══ MATERIAL TO PROCESS

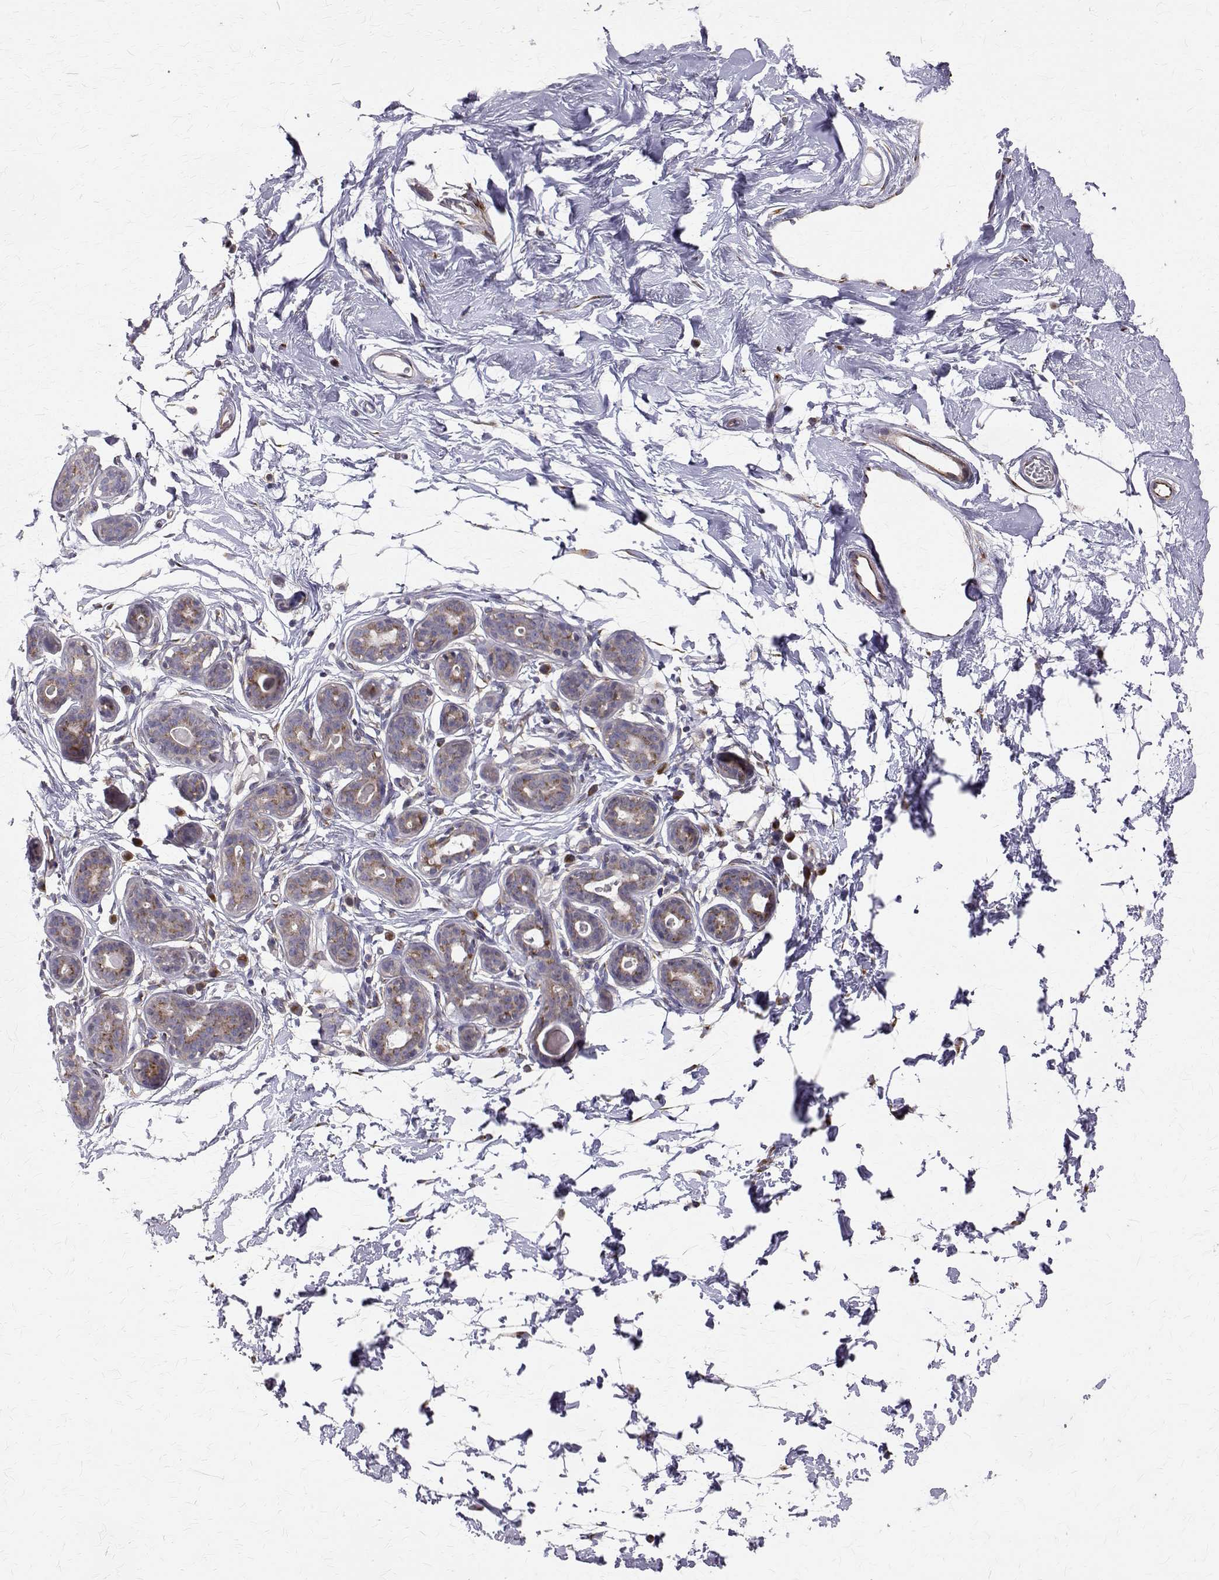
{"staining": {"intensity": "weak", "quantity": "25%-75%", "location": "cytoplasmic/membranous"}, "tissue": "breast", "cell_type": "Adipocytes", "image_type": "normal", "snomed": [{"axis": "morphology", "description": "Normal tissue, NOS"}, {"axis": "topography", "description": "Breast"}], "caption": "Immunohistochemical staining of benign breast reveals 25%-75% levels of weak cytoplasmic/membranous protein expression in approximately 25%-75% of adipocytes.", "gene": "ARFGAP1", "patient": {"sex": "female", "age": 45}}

════
══ MATERIAL TO PROCESS

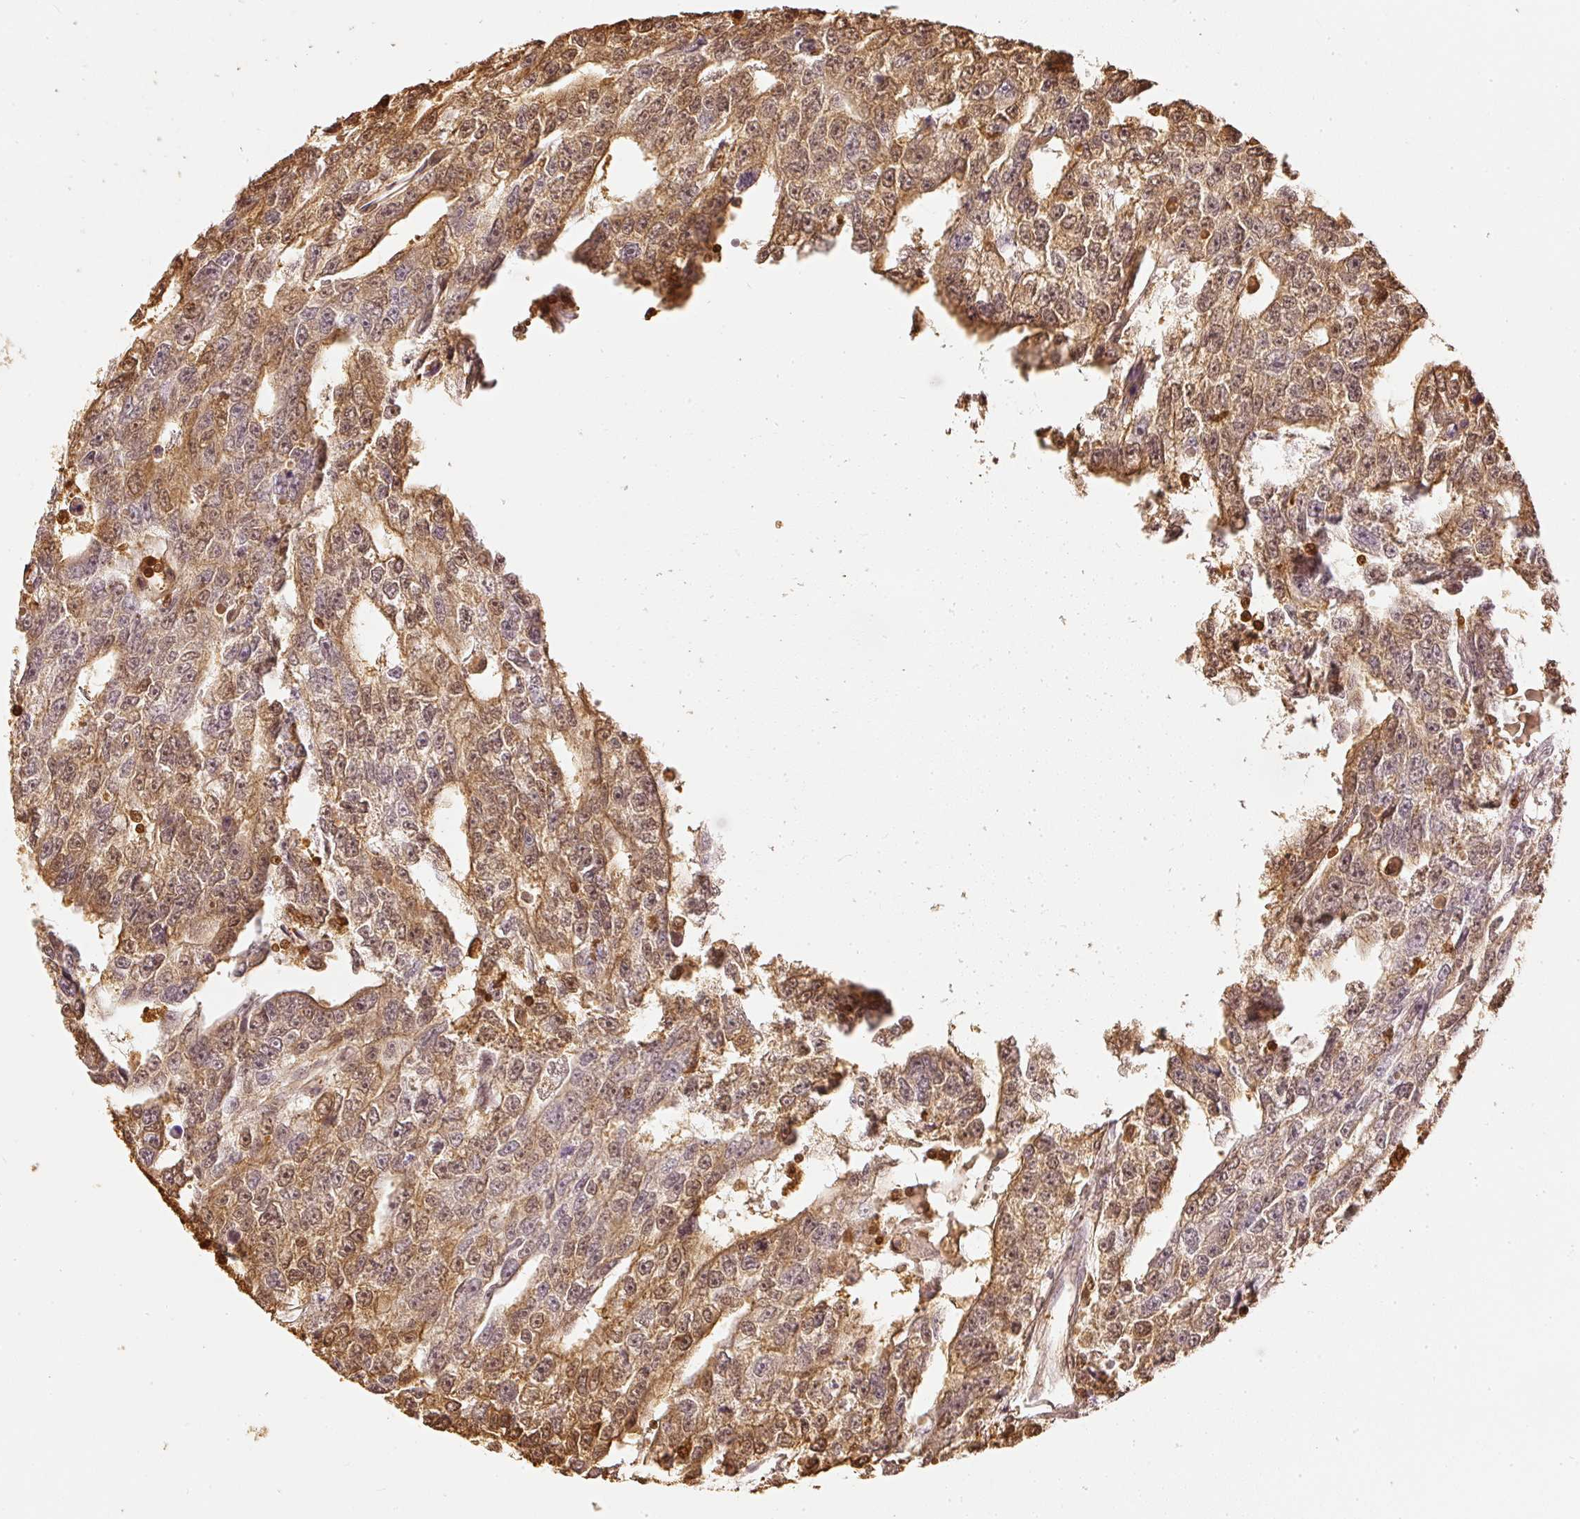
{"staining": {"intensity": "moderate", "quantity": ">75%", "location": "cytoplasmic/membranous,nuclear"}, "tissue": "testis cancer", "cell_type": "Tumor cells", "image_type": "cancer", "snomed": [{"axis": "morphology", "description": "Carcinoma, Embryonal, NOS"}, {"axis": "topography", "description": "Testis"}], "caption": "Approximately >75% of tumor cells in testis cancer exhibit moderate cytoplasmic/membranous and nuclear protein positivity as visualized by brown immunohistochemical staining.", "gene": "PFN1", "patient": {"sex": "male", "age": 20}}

════
══ MATERIAL TO PROCESS

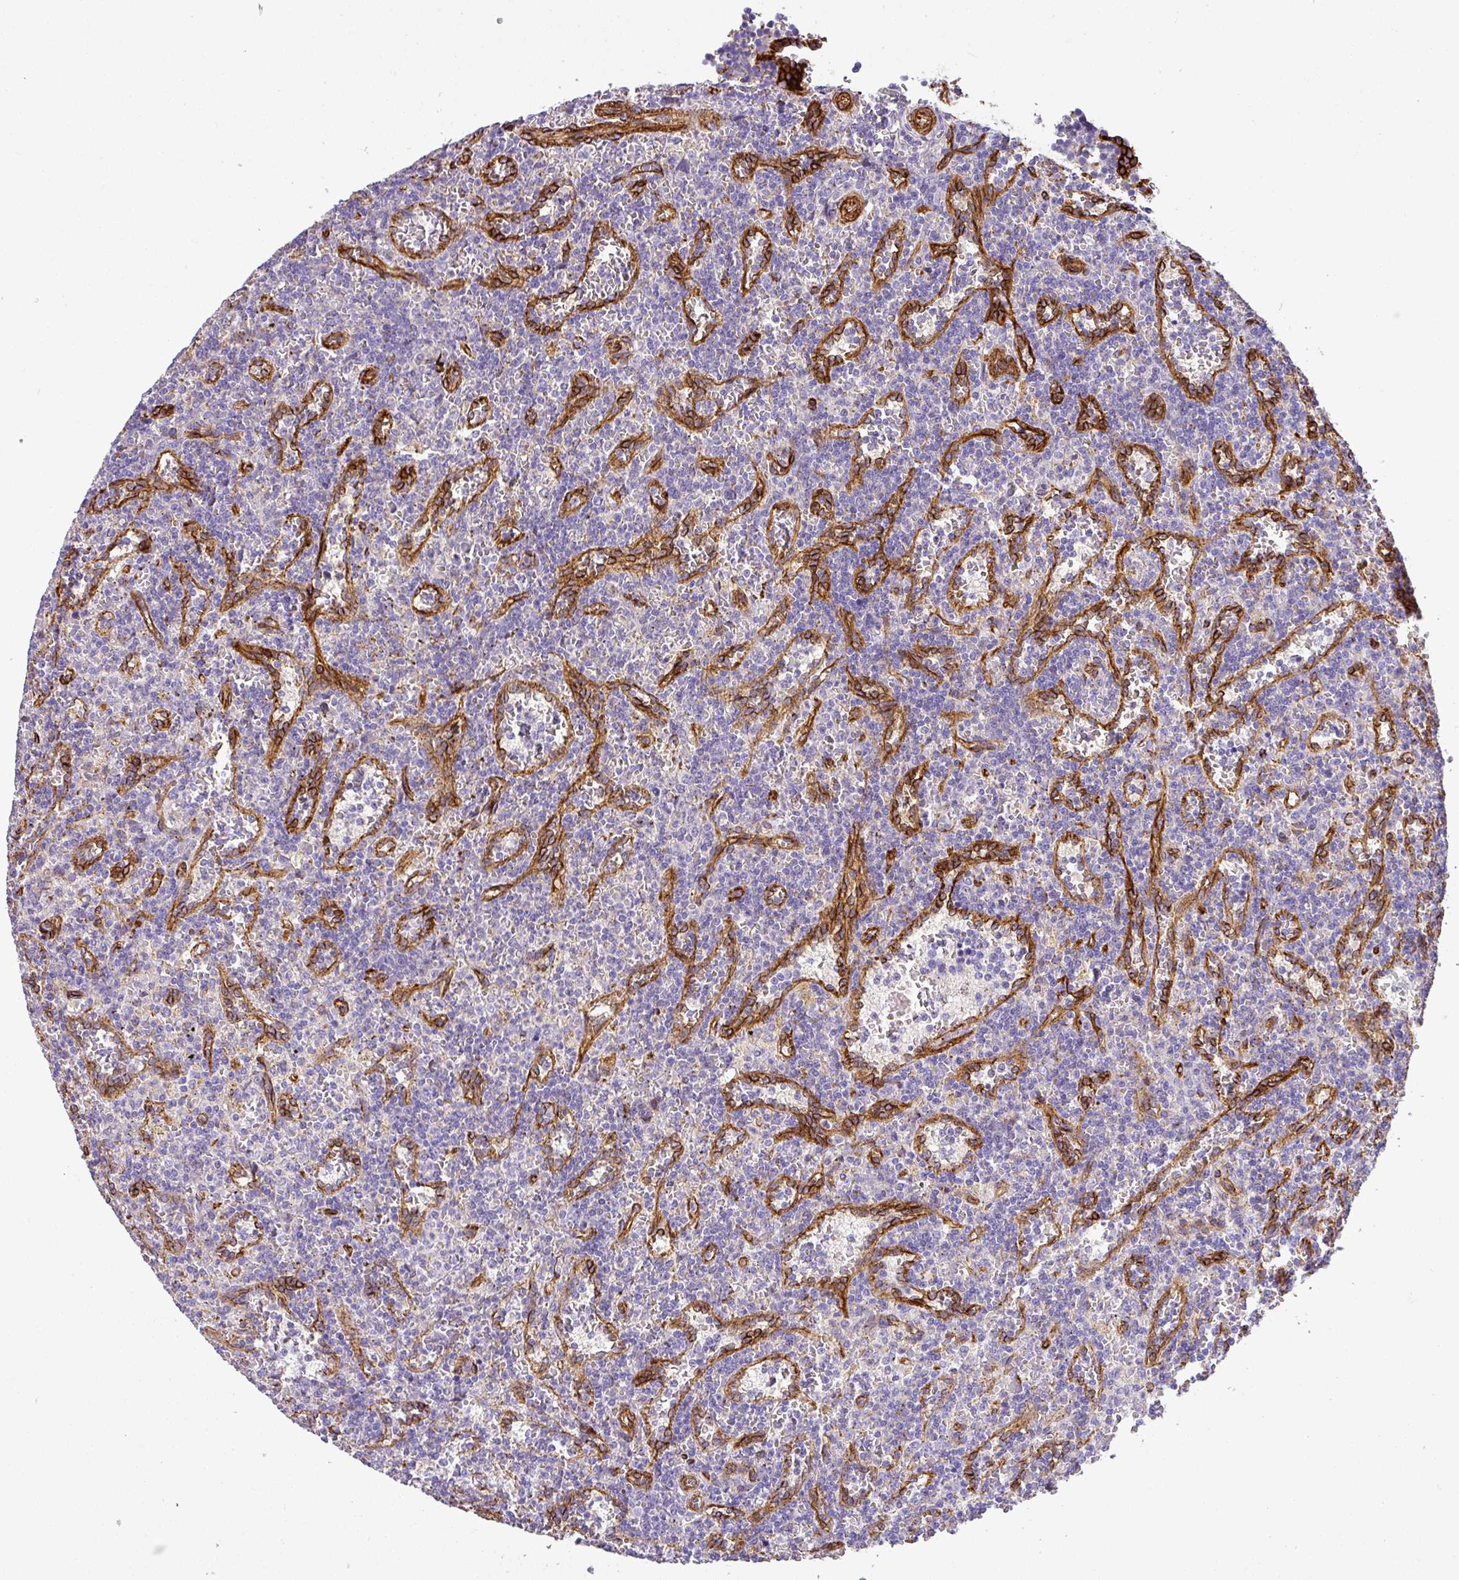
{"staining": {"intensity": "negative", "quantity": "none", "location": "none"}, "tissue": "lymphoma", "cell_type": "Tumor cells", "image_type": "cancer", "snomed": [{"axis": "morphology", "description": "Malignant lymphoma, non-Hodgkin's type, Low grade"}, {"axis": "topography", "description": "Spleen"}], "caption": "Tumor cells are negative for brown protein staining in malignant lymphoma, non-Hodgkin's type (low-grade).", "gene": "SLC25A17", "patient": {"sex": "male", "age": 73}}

════

From the data above, how many lines contain the word "membranous"? Give the number alone.

• _ANSWER SPACE_: 2